Ça a été difficile la semaine dernière aux Championnats de France quand on a vu l’hélicoptère intervenir. On savait que c’était pour Amaury (Pierron, victime d’un gros crash et hors course pour le reste de la saison). Au final, il s’en sort bien, mais je perds un compétiteur et surtout un pote pour toutes les compétitions qui arrivent. Mais il reviendra encore plus fort j’en suis persuadé.
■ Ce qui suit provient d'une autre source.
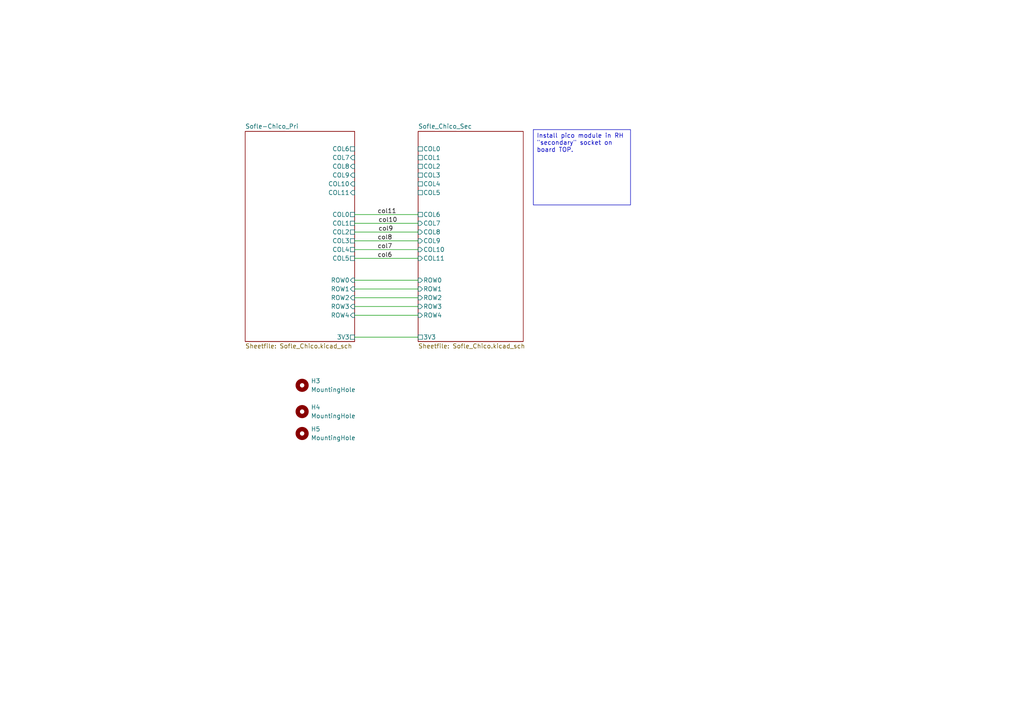
<source format=kicad_sch>
(kicad_sch (version 20230121) (generator eeschema)

  (uuid 21b17b23-a59f-4931-b84d-3d9b0f18ccb9)

  (paper "A4")

  


  (wire (pts (xy 102.87 69.85) (xy 121.285 69.85))
    (stroke (width 0) (type default))
    (uuid 08c3a5a3-f459-4113-b9fa-f26587f84320)
  )
  (wire (pts (xy 102.87 83.82) (xy 121.285 83.82))
    (stroke (width 0) (type default))
    (uuid 2349202e-780b-44fb-a0f9-c577c2ae3653)
  )
  (wire (pts (xy 102.87 72.39) (xy 121.285 72.39))
    (stroke (width 0) (type default))
    (uuid 53b03929-7b45-4234-a5ae-8a6c0e18fd41)
  )
  (wire (pts (xy 102.87 67.31) (xy 121.285 67.31))
    (stroke (width 0) (type default))
    (uuid 5b4cda57-dd55-41aa-b4b0-516ea2c836c6)
  )
  (wire (pts (xy 102.87 74.93) (xy 121.285 74.93))
    (stroke (width 0) (type default))
    (uuid 5c958cbe-5275-46f2-9cdd-0641535272b5)
  )
  (wire (pts (xy 102.87 62.23) (xy 121.285 62.23))
    (stroke (width 0) (type default))
    (uuid 5f39bc8c-f46b-44c0-8840-db801e11656a)
  )
  (wire (pts (xy 102.87 97.79) (xy 121.285 97.79))
    (stroke (width 0) (type default))
    (uuid 7e442f3a-8f6a-45fd-ae4e-426d1bc1aad7)
  )
  (wire (pts (xy 102.87 86.36) (xy 121.285 86.36))
    (stroke (width 0) (type default))
    (uuid 8064cb9e-8ea7-4389-a340-4a2572bfd04c)
  )
  (wire (pts (xy 102.87 88.9) (xy 121.285 88.9))
    (stroke (width 0) (type default))
    (uuid 907a3d25-2546-4dca-913b-420478cf6632)
  )
  (wire (pts (xy 102.87 81.28) (xy 121.285 81.28))
    (stroke (width 0) (type default))
    (uuid aed096b9-1861-452d-aba3-2907b6cca399)
  )
  (wire (pts (xy 102.87 64.77) (xy 121.285 64.77))
    (stroke (width 0) (type default))
    (uuid e31dc560-286a-4b6d-b0ae-7019438076a5)
  )
  (wire (pts (xy 102.87 91.44) (xy 121.285 91.44))
    (stroke (width 0) (type default))
    (uuid f279a3ed-935e-464a-bcc0-ffcdcb45b4a7)
  )

  (text_box "Install pico module in RH \"secondary\" socket on board TOP.  "
    (at 154.686 37.592 0) (size 28.194 21.844)
    (stroke (width 0) (type default))
    (fill (type none))
    (effects (font (size 1.27 1.27)) (justify left top))
    (uuid 0c40ca64-9ae3-4697-96a7-9bfd771077e1)
  )

  (label "col10" (at 109.728 64.77 0) (fields_autoplaced)
    (effects (font (size 1.27 1.27)) (justify left bottom))
    (uuid 2339c102-1ff2-4f56-acdb-41764ffe200c)
  )
  (label "col8" (at 109.474 69.85 0) (fields_autoplaced)
    (effects (font (size 1.27 1.27)) (justify left bottom))
    (uuid 2b8a5ed6-af43-4db9-94f2-be4b94b6857f)
  )
  (label "col6" (at 109.474 74.93 0) (fields_autoplaced)
    (effects (font (size 1.27 1.27)) (justify left bottom))
    (uuid 67f5f799-dba7-49aa-8eb1-87512cff57df)
  )
  (label "col11" (at 109.474 62.23 0) (fields_autoplaced)
    (effects (font (size 1.27 1.27)) (justify left bottom))
    (uuid 684cc656-6cd2-43e2-bf81-f504c10070d2)
  )
  (label "col9" (at 109.728 67.31 0) (fields_autoplaced)
    (effects (font (size 1.27 1.27)) (justify left bottom))
    (uuid 84021713-4b9a-4ee8-8019-a4f8770b4360)
  )
  (label "col7" (at 109.474 72.39 0) (fields_autoplaced)
    (effects (font (size 1.27 1.27)) (justify left bottom))
    (uuid df160661-5162-46f0-a0cf-d006715dc167)
  )

  (symbol (lib_id "Mechanical:MountingHole") (at 87.63 111.76 0) (unit 1)
    (in_bom yes) (on_board yes) (dnp no) (fields_autoplaced)
    (uuid 2b7dc7a0-6087-4cd5-9c76-99f1bb147dae)
    (property "Reference" "H3" (at 90.17 110.49 0)
      (effects (font (size 1.27 1.27)) (justify left))
    )
    (property "Value" "MountingHole" (at 90.17 113.03 0)
      (effects (font (size 1.27 1.27)) (justify left))
    )
    (property "Footprint" "MountingHole:MountingHole_3.2mm_M3" (at 87.63 111.76 0)
      (effects (font (size 1.27 1.27)) hide)
    )
    (property "Datasheet" "~" (at 87.63 111.76 0)
      (effects (font (size 1.27 1.27)) hide)
    )
    (instances
      (project "Sofle_Chico_Panel"
        (path "/21b17b23-a59f-4931-b84d-3d9b0f18ccb9"
          (reference "H3") (unit 1)
        )
      )
    )
  )

  (symbol (lib_id "Mechanical:MountingHole") (at 87.63 119.38 0) (unit 1)
    (in_bom yes) (on_board yes) (dnp no) (fields_autoplaced)
    (uuid 635e5de5-e084-497c-9223-ff589981ab78)
    (property "Reference" "H4" (at 90.17 118.11 0)
      (effects (font (size 1.27 1.27)) (justify left))
    )
    (property "Value" "MountingHole" (at 90.17 120.65 0)
      (effects (font (size 1.27 1.27)) (justify left))
    )
    (property "Footprint" "MountingHole:MountingHole_3.2mm_M3" (at 87.63 119.38 0)
      (effects (font (size 1.27 1.27)) hide)
    )
    (property "Datasheet" "~" (at 87.63 119.38 0)
      (effects (font (size 1.27 1.27)) hide)
    )
    (instances
      (project "Sofle_Chico_Panel"
        (path "/21b17b23-a59f-4931-b84d-3d9b0f18ccb9"
          (reference "H4") (unit 1)
        )
      )
    )
  )

  (symbol (lib_id "Mechanical:MountingHole") (at 87.63 125.73 0) (unit 1)
    (in_bom yes) (on_board yes) (dnp no) (fields_autoplaced)
    (uuid a3071fdb-da51-4ded-acff-07bdf3deb024)
    (property "Reference" "H5" (at 90.17 124.46 0)
      (effects (font (size 1.27 1.27)) (justify left))
    )
    (property "Value" "MountingHole" (at 90.17 127 0)
      (effects (font (size 1.27 1.27)) (justify left))
    )
    (property "Footprint" "MountingHole:MountingHole_3.2mm_M3" (at 87.63 125.73 0)
      (effects (font (size 1.27 1.27)) hide)
    )
    (property "Datasheet" "~" (at 87.63 125.73 0)
      (effects (font (size 1.27 1.27)) hide)
    )
    (instances
      (project "Sofle_Chico_Panel"
        (path "/21b17b23-a59f-4931-b84d-3d9b0f18ccb9"
          (reference "H5") (unit 1)
        )
      )
    )
  )

  (sheet (at 71.12 38.1) (size 31.75 60.96) (fields_autoplaced)
    (stroke (width 0.1524) (type solid))
    (fill (color 0 0 0 0.0000))
    (uuid 5af8c640-4168-4e01-8c31-1ddf9eb1f2f9)
    (property "Sheetname" "Sofle-Chico_Pri" (at 71.12 37.3884 0)
      (effects (font (size 1.27 1.27)) (justify left bottom))
    )
    (property "Sheetfile" "Sofle_Chico.kicad_sch" (at 71.12 99.6446 0) (show_name)
      (effects (font (size 1.27 1.27)) (justify left top))
    )
    (pin "ROW2" input (at 102.87 86.36 0)
      (effects (font (size 1.27 1.27)) (justify right))
      (uuid 79cfe801-4078-4dfa-b05e-051fb40fbe58)
    )
    (pin "ROW3" input (at 102.87 88.9 0)
      (effects (font (size 1.27 1.27)) (justify right))
      (uuid a7d579de-b05d-4483-9b7f-eaee236b83ae)
    )
    (pin "ROW4" input (at 102.87 91.44 0)
      (effects (font (size 1.27 1.27)) (justify right))
      (uuid 15364662-a61d-47c4-bc89-2b1c69696fcf)
    )
    (pin "COL6" passive (at 102.87 43.18 0)
      (effects (font (size 1.27 1.27)) (justify right))
      (uuid b934ee18-8b05-43f1-b30b-3a16102a25b5)
    )
    (pin "COL7" input (at 102.87 45.72 0)
      (effects (font (size 1.27 1.27)) (justify right))
      (uuid 9b21244e-63df-4964-a689-07037b875238)
    )
    (pin "COL8" input (at 102.87 48.26 0)
      (effects (font (size 1.27 1.27)) (justify right))
      (uuid b059e785-8b3f-433c-a922-ef7c2900bae3)
    )
    (pin "ROW1" input (at 102.87 83.82 0)
      (effects (font (size 1.27 1.27)) (justify right))
      (uuid f392fc99-f72f-4117-990e-0e5c17bc8895)
    )
    (pin "ROW0" input (at 102.87 81.28 0)
      (effects (font (size 1.27 1.27)) (justify right))
      (uuid b449dd6c-4227-48dd-9111-93641024f91d)
    )
    (pin "COL11" input (at 102.87 55.88 0)
      (effects (font (size 1.27 1.27)) (justify right))
      (uuid 42c7dd86-7c2e-4d96-add7-2755f24a8934)
    )
    (pin "COL10" input (at 102.87 53.34 0)
      (effects (font (size 1.27 1.27)) (justify right))
      (uuid 0c62d512-7669-402b-a0fd-9f87d22990dc)
    )
    (pin "COL9" input (at 102.87 50.8 0)
      (effects (font (size 1.27 1.27)) (justify right))
      (uuid 694d294a-8a53-4dd4-89c7-66379fa88128)
    )
    (pin "COL5" passive (at 102.87 74.93 0)
      (effects (font (size 1.27 1.27)) (justify right))
      (uuid e72b232c-5025-4f30-83ca-ae1c28a509ca)
    )
    (pin "COL0" passive (at 102.87 62.23 0)
      (effects (font (size 1.27 1.27)) (justify right))
      (uuid 787811c4-5349-488a-a0d0-336f5ab9be7c)
    )
    (pin "COL1" passive (at 102.87 64.77 0)
      (effects (font (size 1.27 1.27)) (justify right))
      (uuid 36e2e6d8-3d80-41ce-928d-341e0d412ed6)
    )
    (pin "COL2" passive (at 102.87 67.31 0)
      (effects (font (size 1.27 1.27)) (justify right))
      (uuid df481e67-51cf-477f-b408-411af5b2914e)
    )
    (pin "COL3" passive (at 102.87 69.85 0)
      (effects (font (size 1.27 1.27)) (justify right))
      (uuid 4a4be4b2-92c2-484a-9867-b42d3b31ec74)
    )
    (pin "COL4" passive (at 102.87 72.39 0)
      (effects (font (size 1.27 1.27)) (justify right))
      (uuid db33c714-c077-43b4-8af7-6f4cce613b31)
    )
    (pin "3V3" passive (at 102.87 97.79 0)
      (effects (font (size 1.27 1.27)) (justify right))
      (uuid 7c81f9e3-608e-44bf-afa5-2c832e2497ea)
    )
    (instances
      (project "Sofle_Chico_Panel"
        (path "/21b17b23-a59f-4931-b84d-3d9b0f18ccb9" (page "2"))
      )
    )
  )

  (sheet (at 121.285 38.1) (size 30.48 60.96) (fields_autoplaced)
    (stroke (width 0.1524) (type solid))
    (fill (color 0 0 0 0.0000))
    (uuid 64d4cd32-93b0-46d2-8270-bf3dd0c56250)
    (property "Sheetname" "Sofle_Chico_Sec" (at 121.285 37.3884 0)
      (effects (font (size 1.27 1.27)) (justify left bottom))
    )
    (property "Sheetfile" "Sofle_Chico.kicad_sch" (at 121.285 99.6446 0) (show_name)
      (effects (font (size 1.27 1.27)) (justify left top))
    )
    (pin "ROW2" input (at 121.285 86.36 180)
      (effects (font (size 1.27 1.27)) (justify left))
      (uuid d02b3c4b-838e-4885-82a0-7bcccdc15cc1)
    )
    (pin "ROW3" input (at 121.285 88.9 180)
      (effects (font (size 1.27 1.27)) (justify left))
      (uuid 5f69c3bf-cb51-4a07-828b-dfa2e9e92357)
    )
    (pin "ROW4" input (at 121.285 91.44 180)
      (effects (font (size 1.27 1.27)) (justify left))
      (uuid 2aea2aae-4859-4060-9e6d-918cbdb742fb)
    )
    (pin "COL6" passive (at 121.285 62.23 180)
      (effects (font (size 1.27 1.27)) (justify left))
      (uuid 05c0f1e7-cfa7-4bd3-9071-30b87e74b6e6)
    )
    (pin "COL7" input (at 121.285 64.77 180)
      (effects (font (size 1.27 1.27)) (justify left))
      (uuid 291e3318-0d94-4124-8bf2-6c2d19f2b593)
    )
    (pin "COL8" input (at 121.285 67.31 180)
      (effects (font (size 1.27 1.27)) (justify left))
      (uuid 998ba770-b989-4a1b-9931-444f04e9991d)
    )
    (pin "ROW1" input (at 121.285 83.82 180)
      (effects (font (size 1.27 1.27)) (justify left))
      (uuid 96291c74-a99e-4934-84eb-98a078b2b095)
    )
    (pin "ROW0" input (at 121.285 81.28 180)
      (effects (font (size 1.27 1.27)) (justify left))
      (uuid 3deaf101-e186-498b-bd72-e40460d88733)
    )
    (pin "COL11" input (at 121.285 74.93 180)
      (effects (font (size 1.27 1.27)) (justify left))
      (uuid a9b7168a-e0f2-4d32-9793-ab7bab60a6ec)
    )
    (pin "COL10" input (at 121.285 72.39 180)
      (effects (font (size 1.27 1.27)) (justify left))
      (uuid 67236955-e9b1-4cbf-bbd9-a1a24f12b39a)
    )
    (pin "COL9" input (at 121.285 69.85 180)
      (effects (font (size 1.27 1.27)) (justify left))
      (uuid 448561ae-9be8-4295-a621-39246e0be52c)
    )
    (pin "COL5" passive (at 121.285 55.88 180)
      (effects (font (size 1.27 1.27)) (justify left))
      (uuid 63fc416b-b50d-4726-b3d5-55b5399a922f)
    )
    (pin "COL0" passive (at 121.285 43.18 180)
      (effects (font (size 1.27 1.27)) (justify left))
      (uuid bba4899b-2e3a-4299-97d4-2b67dc7053dd)
    )
    (pin "COL1" passive (at 121.285 45.72 180)
      (effects (font (size 1.27 1.27)) (justify left))
      (uuid 998076d8-b3f3-44c2-a605-eb984b35b0ac)
    )
    (pin "COL2" passive (at 121.285 48.26 180)
      (effects (font (size 1.27 1.27)) (justify left))
      (uuid 7f1f6403-1a2a-4295-8b47-2bd4ed6d10c6)
    )
    (pin "COL3" passive (at 121.285 50.8 180)
      (effects (font (size 1.27 1.27)) (justify left))
      (uuid c5a50949-6769-4d9f-ab69-bc40236eede6)
    )
    (pin "COL4" passive (at 121.285 53.34 180)
      (effects (font (size 1.27 1.27)) (justify left))
      (uuid 330014d8-1762-4331-9e59-3022cd5e0a44)
    )
    (pin "3V3" passive (at 121.285 97.79 180)
      (effects (font (size 1.27 1.27)) (justify left))
      (uuid bce1bb30-eccc-4777-927b-af522f2106ca)
    )
    (instances
      (project "Sofle_Chico_Panel"
        (path "/21b17b23-a59f-4931-b84d-3d9b0f18ccb9" (page "3"))
      )
    )
  )

  (sheet_instances
    (path "/" (page "1"))
  )
)

</source>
Les pilotes français Loïc Bruni et Amaury Pierron à la Coupe du monde UCI de VTT descente 2019 à Mont Sainte-Anne au Canada.
Loïc Bruni et Amaury Pierron à Mont Sainte-Anne

Ses objectifs

C’est difficile d’anticiper avec cette saison tellement particulière. Aller chercher au moins un titre, ce serait déjà un beau résultat. Mais j’ai tellement de mal à me projeter et à me fixer des objectifs concrets. On va déjà se concentrer sur les mondiaux. Si on est bons là-bas, on sait qu’on devrait l’être aussi ensuite sur la Coupe du Monde. Mais avant tout, je me concentre sur moi pour l’instant afin d’arriver sur les mondiaux à mon meilleur niveau, ce qui n’est pas encore le cas à l’heure actuelle.